Snow to sun in a few hours. The first week was much needed relaxation at the house of F’s parents, where my friends F and B and their daughter D are here; I timed my visit to meet them (not to mention abuse their hospitality!) It was great to laze around their pool for a few days, taking siestas in the heat of the afternoon and eating fresh food and being with friends.
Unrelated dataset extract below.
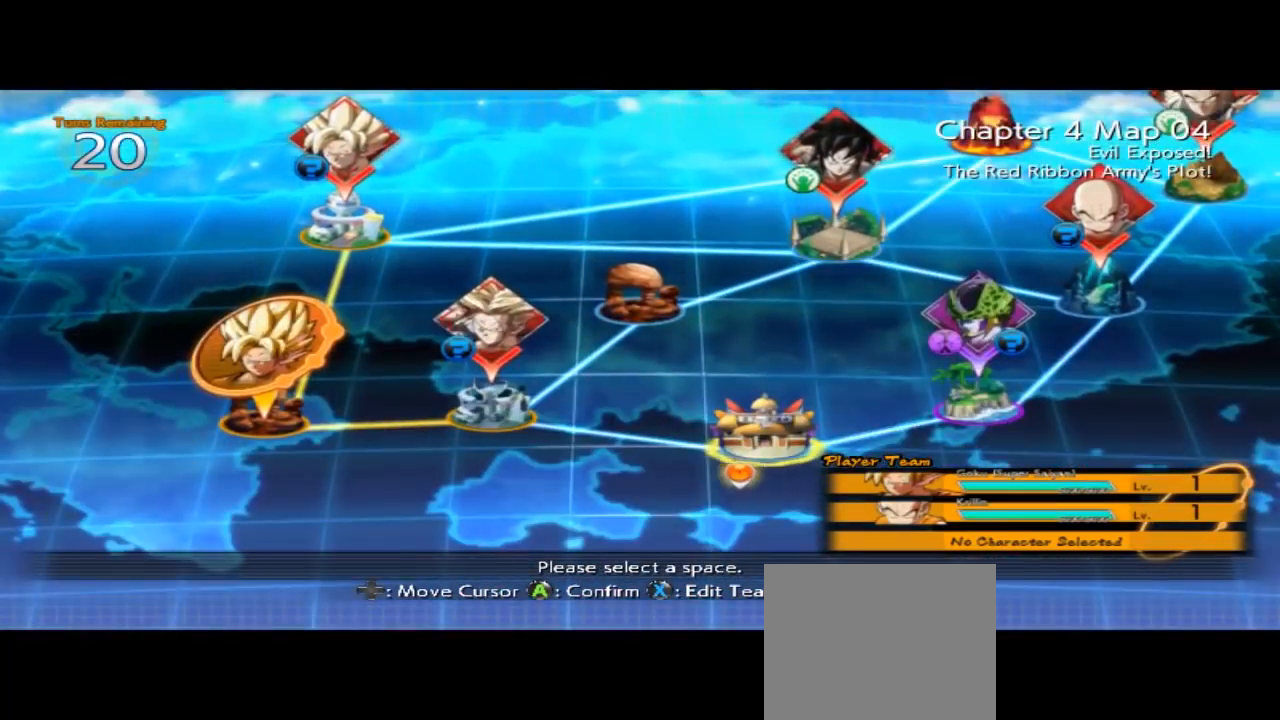
{"buttons": [], "left_stick": "center", "events": [[267, "left_stick", "left"], [367, "left_stick", "center"]]}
After a week of this it was time for a trip – we hired a car and B, F, her sister N and myself headed off for a week. We ended up travelling 1200km south, as far as Castro on the island of Chiloe, off Chile. South of Santiago, the weather and scenery get more and more Mediterranean … the huge peaks of the Andes march in the distance parallel to the road, and we passed beautiful fields, yellows and greens and browns rich in a bright, clear sunlight. We travelled around the Lakes District, a popular holiday and adventure spot for Chileans. Visited a stunning emerald pool fed by waterfalls; ate huge slabs of beef in a restaurant (where the owner’s family treated us to their holiday video, including film of the family killing a calf – sorry any vegetarians out there); had various car adventures (got hit in the back at a stop sign by a bad driver – fun for the girls at the police station – blew a tire in a national park and with the help of friendly passers-by got it changed); clambered over the lava foothills of the Volcan Villarica; soaked in hot thermal springs at Menetue. Onwards to Puerto Montt and then to a ferry to take us over to Chiloe, seals playing in the water and the Andes a long line heading south on the horizon. Stayed a couple of days at the very relaxing seaside town of Ancud, ate curanto, a huge local speciality of shellfish, potatoes, pork, sausage and chicken and drank excellent pisco sours (new favourite drink); drove down the island to another smaller ferry and across to the little island of Achao; back to Chiloe and the town of Castro for dinner of crab chupae, yum – great seafood in these parts, in fact excellent food everywhere – back to Ancud and then the mainland and stayed at Frutillar, a beautiful village on the lake, very German due to early settlers; swam in a clear cold lake with the white cone of Volcan Orsono looming in the background. Perfect weather the whole trip. Shopped in colourful, noisy and interesting markets and bought a new travel hat for the desert. F and N did most of the talking to hotel and restaurant staff but B and I are slowly picking up bits of Spanish as we go; I have to work hard as I’ll be on my own in a few days – though I’m getting better than the time last week I asked someone “When is the bathrooms?” Sometimes I can even pick out a few words and get the gist of what someone is saying!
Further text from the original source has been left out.